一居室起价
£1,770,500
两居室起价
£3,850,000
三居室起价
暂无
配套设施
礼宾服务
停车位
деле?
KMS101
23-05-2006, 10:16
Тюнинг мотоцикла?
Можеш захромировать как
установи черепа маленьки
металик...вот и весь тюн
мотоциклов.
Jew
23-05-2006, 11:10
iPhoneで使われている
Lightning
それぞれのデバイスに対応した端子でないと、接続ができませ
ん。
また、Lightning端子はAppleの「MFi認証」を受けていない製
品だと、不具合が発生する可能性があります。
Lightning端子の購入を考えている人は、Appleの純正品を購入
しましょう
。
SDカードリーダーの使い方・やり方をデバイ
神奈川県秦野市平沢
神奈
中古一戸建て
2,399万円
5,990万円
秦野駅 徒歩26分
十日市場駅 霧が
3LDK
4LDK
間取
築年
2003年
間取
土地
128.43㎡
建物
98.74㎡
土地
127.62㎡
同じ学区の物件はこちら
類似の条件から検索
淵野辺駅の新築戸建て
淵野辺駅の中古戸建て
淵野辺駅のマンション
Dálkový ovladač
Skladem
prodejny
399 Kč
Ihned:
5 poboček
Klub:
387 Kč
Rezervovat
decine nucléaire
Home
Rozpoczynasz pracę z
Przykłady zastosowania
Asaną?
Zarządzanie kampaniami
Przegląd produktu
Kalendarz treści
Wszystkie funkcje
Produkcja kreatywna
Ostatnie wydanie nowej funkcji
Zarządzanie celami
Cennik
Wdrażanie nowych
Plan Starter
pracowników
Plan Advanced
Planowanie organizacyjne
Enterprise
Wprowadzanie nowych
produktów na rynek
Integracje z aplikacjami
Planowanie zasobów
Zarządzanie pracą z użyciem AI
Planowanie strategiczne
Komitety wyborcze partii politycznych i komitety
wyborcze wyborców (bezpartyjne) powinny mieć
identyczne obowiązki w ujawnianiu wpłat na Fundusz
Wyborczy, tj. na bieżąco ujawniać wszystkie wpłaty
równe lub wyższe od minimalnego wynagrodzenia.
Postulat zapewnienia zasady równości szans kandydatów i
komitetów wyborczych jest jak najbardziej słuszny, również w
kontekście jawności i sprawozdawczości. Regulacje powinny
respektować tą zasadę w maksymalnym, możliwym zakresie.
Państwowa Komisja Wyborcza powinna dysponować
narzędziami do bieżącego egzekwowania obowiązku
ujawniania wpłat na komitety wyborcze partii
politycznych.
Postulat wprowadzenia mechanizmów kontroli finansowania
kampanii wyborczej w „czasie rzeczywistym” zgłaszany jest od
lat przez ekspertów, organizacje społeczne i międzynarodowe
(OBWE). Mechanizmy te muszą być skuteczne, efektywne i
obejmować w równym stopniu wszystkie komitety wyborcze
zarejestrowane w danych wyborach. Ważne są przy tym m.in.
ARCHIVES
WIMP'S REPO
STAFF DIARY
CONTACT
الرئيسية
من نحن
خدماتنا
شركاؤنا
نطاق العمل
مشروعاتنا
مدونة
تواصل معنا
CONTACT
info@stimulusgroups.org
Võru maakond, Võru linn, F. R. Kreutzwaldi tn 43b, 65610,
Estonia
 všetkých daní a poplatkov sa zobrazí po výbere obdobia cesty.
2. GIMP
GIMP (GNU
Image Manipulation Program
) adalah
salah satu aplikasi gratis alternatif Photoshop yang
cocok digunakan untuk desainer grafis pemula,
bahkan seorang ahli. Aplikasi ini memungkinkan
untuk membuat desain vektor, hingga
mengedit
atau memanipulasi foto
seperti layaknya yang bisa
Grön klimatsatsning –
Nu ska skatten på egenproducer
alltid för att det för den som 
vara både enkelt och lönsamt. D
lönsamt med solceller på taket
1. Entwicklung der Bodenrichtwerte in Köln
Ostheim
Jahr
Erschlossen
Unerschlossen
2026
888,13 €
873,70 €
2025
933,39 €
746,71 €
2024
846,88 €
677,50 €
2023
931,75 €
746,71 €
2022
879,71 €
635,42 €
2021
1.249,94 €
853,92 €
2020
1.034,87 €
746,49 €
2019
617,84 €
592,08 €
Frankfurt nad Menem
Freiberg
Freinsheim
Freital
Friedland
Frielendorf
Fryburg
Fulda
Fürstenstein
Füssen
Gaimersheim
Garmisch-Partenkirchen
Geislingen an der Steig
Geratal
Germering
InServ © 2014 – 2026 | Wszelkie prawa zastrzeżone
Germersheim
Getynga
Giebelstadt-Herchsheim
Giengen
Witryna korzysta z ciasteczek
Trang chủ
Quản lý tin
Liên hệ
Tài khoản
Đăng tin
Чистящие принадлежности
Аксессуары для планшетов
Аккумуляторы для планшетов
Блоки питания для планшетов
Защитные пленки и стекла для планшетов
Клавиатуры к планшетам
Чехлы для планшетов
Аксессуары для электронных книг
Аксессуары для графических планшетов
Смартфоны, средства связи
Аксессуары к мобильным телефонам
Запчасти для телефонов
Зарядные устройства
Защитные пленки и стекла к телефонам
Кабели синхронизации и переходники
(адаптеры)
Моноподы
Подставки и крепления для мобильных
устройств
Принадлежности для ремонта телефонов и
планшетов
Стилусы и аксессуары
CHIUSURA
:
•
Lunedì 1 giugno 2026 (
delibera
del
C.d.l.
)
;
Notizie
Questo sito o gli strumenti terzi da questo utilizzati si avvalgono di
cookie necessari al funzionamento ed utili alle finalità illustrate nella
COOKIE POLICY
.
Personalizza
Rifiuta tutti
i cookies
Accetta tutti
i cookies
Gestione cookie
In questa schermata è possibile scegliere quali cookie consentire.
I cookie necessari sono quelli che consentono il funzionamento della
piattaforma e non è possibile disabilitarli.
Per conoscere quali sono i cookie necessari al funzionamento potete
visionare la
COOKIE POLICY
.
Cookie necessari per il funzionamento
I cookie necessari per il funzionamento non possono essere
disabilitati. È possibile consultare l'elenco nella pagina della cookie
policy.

++++++++++++++++++++

# WHAT THIS TASK INVOLVES
Beginning with the line holding "品だと、不具合が発生する可能性があります。" and ending with the line holding "Komitety wyborcze partii politycznych", write out the stretch of material above exactly; add no further lines.

# RESULT
品だと、不具合が発生する可能性があります。
Lightning端子の購入を考えている人は、Appleの純正品を購入
しましょう
。
SDカードリーダーの使い方・やり方をデバイ
神奈川県秦野市平沢
神奈
中古一戸建て
2,399万円
5,990万円
秦野駅 徒歩26分
十日市場駅 霧が
3LDK
4LDK
間取
築年
2003年
間取
土地
128.43㎡
建物
98.74㎡
土地
127.62㎡
同じ学区の物件はこちら
類似の条件から検索
淵野辺駅の新築戸建て
淵野辺駅の中古戸建て
淵野辺駅のマンション
Dálkový ovladač
Skladem
prodejny
399 Kč
Ihned:
5 poboček
Klub:
387 Kč
Rezervovat
decine nucléaire
Home
Rozpoczynasz pracę z
Przykłady zastosowania
Asaną?
Zarządzanie kampaniami
Przegląd produktu
Kalendarz treści
Wszystkie funkcje
Produkcja kreatywna
Ostatnie wydanie nowej funkcji
Zarządzanie celami
Cennik
Wdrażanie nowych
Plan Starter
pracowników
Plan Advanced
Planowanie organizacyjne
Enterprise
Wprowadzanie nowych
produktów na rynek
Integracje z aplikacjami
Planowanie zasobów
Zarządzanie pracą z użyciem AI
Planowanie strategiczne
Komitety wyborcze partii politycznych i komitety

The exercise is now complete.